Recommender Systems
I enjoy movies, particularly film critique and cinematography (you should check out the excellent YouTube series Every Frame A Painting for some thoughtful discussions on these topics). When looking for sample data to play with recommender systems, I compiled a list of movies I have seen, and my personal 1-10 rating for them here. Some common approaches to recommender systems are:
Demographic-based Recommendation
This approach recommends movie based on demographics (age, gender, race, etc…) of the user or the user’s friends. It has the benefit of not needing more detailed information from the user. But I’m not comfortable with scraping my friend’s social media feeds, so won’t be using it.
Context-based Recommendation
This is where recommendations would be made based on the user’s current context (eg. what webpages they view, products they buy, etc…). Sounds like it could be very accurate at least in the short term, but I also won’t be using it for reasons similar to above.
Collaborative Filtering
This is where I would look at people who like similar movies to me. The general assumption is that people who liked similar movies in the past will also like similar movies in the future. Collaborative filtering got attention in the wake othe Netflix Prize, where some competitors used matrix factorization on the matrix of reviews. One complication, called the “cold start” problem, is that since not everyone will have seen every movie, this matrix can be very sparse.
For my exercise, MovieLens has 2 free datasets available for public use: a more recent, frequently updated set with ~100,000 ratings and and larger archived set ~27,000,000 ratings. First, I had to clean my data a bit. Turns out, there are quite a few movies with the same titles (eg. “Richard III”, or “Aladdin”) but for simplicity’s sake I simply excluded them.
Then, I ran my data through an Alternating Least Squares (ALS) function. This involved training a model on MovieLens, adding my movies, then generating predictions. The Spark implementation of ALS allows users to deal with cold-start by either allowing NaN values for the prediction, or to drop rows containing them.

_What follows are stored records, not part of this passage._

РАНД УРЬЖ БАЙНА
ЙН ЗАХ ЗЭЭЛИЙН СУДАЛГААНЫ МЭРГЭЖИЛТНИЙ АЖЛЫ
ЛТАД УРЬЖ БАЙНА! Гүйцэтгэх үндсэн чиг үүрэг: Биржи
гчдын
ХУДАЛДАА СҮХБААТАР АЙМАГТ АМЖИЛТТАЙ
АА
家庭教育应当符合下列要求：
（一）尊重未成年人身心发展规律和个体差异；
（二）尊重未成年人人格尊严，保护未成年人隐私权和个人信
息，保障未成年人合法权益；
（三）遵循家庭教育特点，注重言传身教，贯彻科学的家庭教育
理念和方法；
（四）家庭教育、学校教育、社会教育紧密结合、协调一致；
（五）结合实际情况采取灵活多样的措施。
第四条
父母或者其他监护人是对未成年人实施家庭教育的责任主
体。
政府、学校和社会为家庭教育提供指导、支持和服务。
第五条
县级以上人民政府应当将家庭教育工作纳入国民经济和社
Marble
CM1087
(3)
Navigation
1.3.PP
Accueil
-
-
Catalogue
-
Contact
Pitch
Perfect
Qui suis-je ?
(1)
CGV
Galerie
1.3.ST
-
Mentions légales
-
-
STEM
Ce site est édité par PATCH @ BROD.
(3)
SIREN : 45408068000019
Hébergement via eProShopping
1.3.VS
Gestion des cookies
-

Some words about tools: Apache Spark
Since I’d be handling fairly large datasets, I looked into Apache Spark. Spark is written in Scala and its native API is also in Scala. Which means you’re also tied to the JDK for better and worse. Most notably, Spark 2.x only runs on Java 1.8. Depending on your setup, this could be a minor inconvenience, or a better part of an afternoon hunting down unsupported community versions of the JDK and linking your tools. If you don’t want to use the native Scala API there are interfaces for Python (PySpark), and R (SparkR and SparklyR). I went with PySpark.
Job management is done with a web GUI (default http://localhost:4040
), where you can view the queue of current and past jobs. Performance tuning in Spark can be a bit more involved.
Spark’s basic data structure is the Resilient Distributed Dataset (RDD). You can work with RDD directly, but for analyses it’s nicer to use Spark DataFrames. Spark DataFrames have similarities with, but are not entirely equivalent to Pandas dataframes. For one, Spark DataFrames are immutable, since they’re based on RDDs, which are themselves immutable, while Pandas dataframes are mutable. If that’s not enough ways to work, Spark also has an SQL interface.
Spark’s machine learning API is changing from spark.mllib
(supporting RDDs) to spark.ml
(supporting Spark DataFrames), so new code should use the latter, though apparently the former is not deprecated. You can also plug in your favorite deep learning frameworks (Keras, DeepLearning4J) to do deep learning.
Content-based filtering
This is where I would look at find patterns in movies I like, and make recommendations based on those patterns. Here we’re recommending movies with synopses similar to the ones the user likes. The general steps are:
- I obtained an API key from OMDBAPI, which allows 1000 queries/day. Until I figure out how to query multiple movies in the same request, that means a maximum 1000 movies a day.
- Using the
pyCurlrequests
library, I fetched the metadata for movies in my list, specifically full text of the synopses. (pyCurl turned out to be more powerful but much more complicated than I needed) - Reduced the synopsis into keywords using the Rapid Automatic Keyword Extraction (RAKE) algorithm, which is part of the Python Natural Language Toolkit (NLTK).
- Calculate similarity between the movies’ keywords. Cosine similarity is often used, but other metrics could also work.
- Create a
recommendations()
function that gives the most similar movies (shortest cosine distance) to the one the user gives.
Evaluating recommendations
Though accuracy is a traditional metric in recommendations, serendipity or the ability of a recommendation to pleasantly surprise you, is also important, as eloquently explained in Eugene Yan’s blog post.
References
I find Practical Recommender Systems to be a good overview, going from concepts to implementation details like how to track user interactions. As indicated by “practical” in the title, there is heavy emphasis on implementations at Netflix and Amazon, and an accompanying project.